[Document text]

Throughout his writing zandtao often discusses his path from different perspectives, here he will discuss his path story from the perspective of a possible culture of awakening.
There was no culture of awakening in his upbringing of middle-class conformity. No surprise that amongst such a middle-class upbringing awakening was not discussed, but fundamentally that is the point of this zandtao enquiry. Why had a person brought up with an education imperative never come across awakening? This is a cultural weakness.
Was there potential for connecting with awakening at uni? It was towards the end of the hippies 69-73 but through his conformity bill didn’t make connections. His lack of self-esteem sent him to the safety of the lads in the hall (of residence), to drinking, to failed relationships – to the mainstream conditioning. There was no possible recognition of awakening with that mindset even though he recalls a strong desire for diverse experience within bill’s insecurity.
After a year of the world of work came the upheaval. Whilst on reflection it was clearly a partial awakening, it wasn’t experienced as awakening, the full blown “wow I get it” kind of thing. When you are disturbed during sleep, you wake up bleary-eyed. You are still half asleep, rub your eyes, and slowly you begin to see something. During upheaval he was seeing something but it was never perceived as awakening. He connected with the Arts Centre; what those people said made sense and apparently he had things that made sense to them. They reinforced and encouraged the experience he was gaining from jhanas and writing. It is only in retirement where he had developed a Dhamma practice that he had the understanding to call what happened a partial awakening. Technically it could be called an awakening but as he was not wise or mature describing bill's upheaval as "awakening" would only take authority away from the importance of awakening. But he can attest that quite simply his awakening gave him no platform for expounding awareness - or any sort of real wisdom - at the time.

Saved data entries
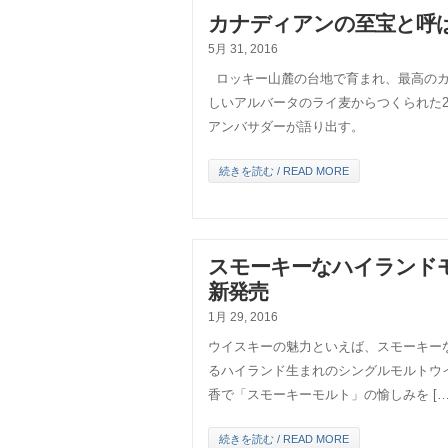
カナディアンの至宝と呼
5月 31, 2016
ロッキー山麓の台地で育まれ、最高のカ
しいアルバータのライ麦からつくられた
アンバサダーが語り出す。
続きを読む / READ MORE
スモーキーなハイランド
新発売
1月 29, 2016
ウイスキーの魅力といえば、スモーキーな
るハイランド生まれのシングルモルトウ
香で「スモーキーモルト」の愉しみを […
続きを読む / READ MORE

[Tasks to complete]
1) In the passage on awakening, what did he connect with during the upheaval?
2) State whether each statement agrees with the passage on awakening, quoting the words that decide it: (a) Awakening was part of the culture of his middle-class upbringing. (b) During the upheaval, what he was seeing was perceived as awakening. (c) The people at the Arts Centre encouraged the experience he was gaining from jhanas and writing.
3) Rewrite the paragraph of the passage on awakening that begins "Was there potential for connecting with awakening at uni?" more briefly, keeping its main facts.

[Problem solutions]
1) The Arts Centre.

2)
(a) No: "There was no culture of awakening in his upbringing of middle-class conformity."
(b) No: "During upheaval he was seeing something but it was never perceived as awakening."
(c) Yes: "They reinforced and encouraged the experience he was gaining from jhanas and writing."

3) At uni, toward the end of the hippies (69-73), bill's conformity kept him from making connections. Lacking self-esteem, he turned to the safety of the lads in the hall of residence, to drinking, to failed relationships, and to mainstream conditioning. With that mindset, awakening could not be recognized, although he recalls a strong desire for diverse experience within bill's insecurity.